In particular, Whistler, the planned next version of Windows 2000 for business users and consumers, is due to show the results of several security-improvement initiatives that are now in the works at Microsoft when it becomes available next year, said Steve Lipner, manager of the company's Security Response Center.
Lipner's comments at a security summit for officials in industry, government and academia come in the wake of a series of disclosures about security holes in Microsoft's products. For example, Microsoft said it is working to fix potentially dangerous holes in both its Outlook e-mail software and its Internet Explorer browser [News, July 24].
Lipner told attendees at the Cyber Security Summit, sponsored by Carnegie Mellon University's Institute for Survivable Systems, that the Microsoft response center typically receives 10 to 100 messages a day from users reporting security problems. "But recently, it's been closer to 100," he said.

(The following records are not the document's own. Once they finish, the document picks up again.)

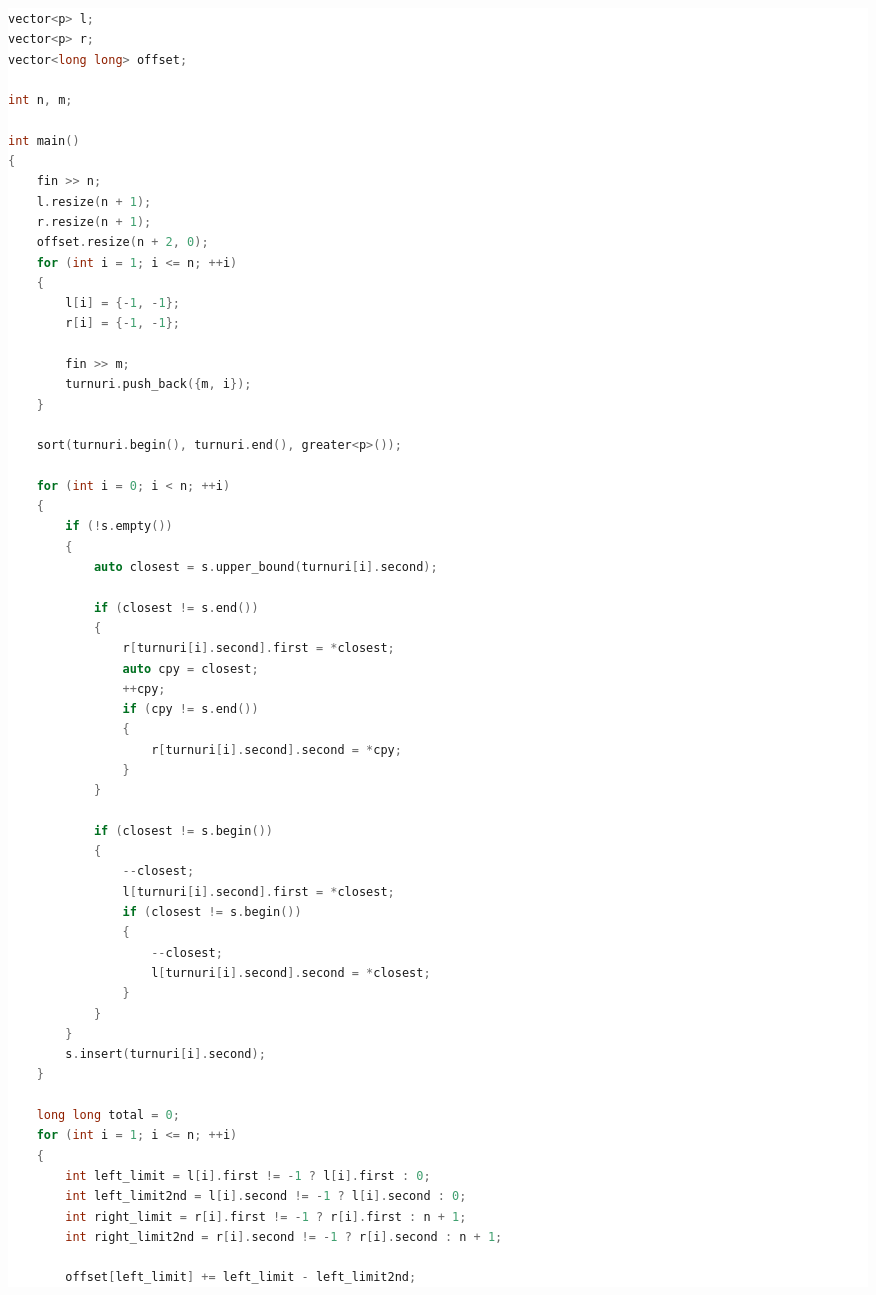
 ```cpp
vector<p> l;
vector<p> r;
vector<long long> offset;

int n, m;

int main()
{
    fin >> n;
    l.resize(n + 1);
    r.resize(n + 1);
    offset.resize(n + 2, 0);
    for (int i = 1; i <= n; ++i)
    {
        l[i] = {-1, -1};
        r[i] = {-1, -1};

        fin >> m;
        turnuri.push_back({m, i});
    }

    sort(turnuri.begin(), turnuri.end(), greater<p>());

    for (int i = 0; i < n; ++i)
    {
        if (!s.empty())
        {
            auto closest = s.upper_bound(turnuri[i].second);

            if (closest != s.end())
            {
                r[turnuri[i].second].first = *closest;
                auto cpy = closest;
                ++cpy;
                if (cpy != s.end())
                {
                    r[turnuri[i].second].second = *cpy;
                }
            }

            if (closest != s.begin())
            {
                --closest;
                l[turnuri[i].second].first = *closest;
                if (closest != s.begin())
                {
                    --closest;
                    l[turnuri[i].second].second = *closest;
                }
            }
        }
        s.insert(turnuri[i].second);
    }

    long long total = 0;
    for (int i = 1; i <= n; ++i)
    {
        int left_limit = l[i].first != -1 ? l[i].first : 0;
        int left_limit2nd = l[i].second != -1 ? l[i].second : 0;
        int right_limit = r[i].first != -1 ? r[i].first : n + 1;
        int right_limit2nd = r[i].second != -1 ? r[i].second : n + 1;

        offset[left_limit] += left_limit - left_limit2nd;
```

He added, though, that the complaints often are about hacks that could have been prevented had users downloaded software patches published months - and sometimes years - earlier. Asked about the future of Microsoft products, Lipner said, "Believe it or not, I see fewer vulnerabilities and problems ahead" because of the work of external security researchers and Microsoft's product developers.
Nonetheless, other speakers at the conference sounded a consistently pessimistic note about the escalating threats to computer security from viruses, denial-of-service attacks and the like - and about the technology industry's failure to get on top of the problem thus far.
Dave McCurdy, president of the Electronic Industries Alliance in Arlington, Va., sat on a panel with Lipner and said he's not convinced the situation is improving. "Steve, I don't necessarily agree with you that security is going to get better," McCurdy said. "Maybe at Microsoft it will get better."
And without singling out any vendor, Mike Jacobs, deputy director of the National Security Agency, said users "need more secure and stable operating systems" in order to better protect themselves from malicious attackers.
"It's in the realm of operating systems that the most troublesome problems exist," Jacobs said, noting that safeguards such as firewalls and encryption can fail if operating systems are flawed. But fully securing operating systems remains "an elusive goal," he added.
Some attendees called for Microsoft and others to open all sourcecode for inspection, saying that's the only way users can have total confidence in the security of a software product. But Lipner said Microsoft is "not going to give up our intellectual property."
However, Lipner added, the number of universities that have been given Windows source code for security reviews has almost doubled in the past year to about 140 - and that's a trend that will continue, he said.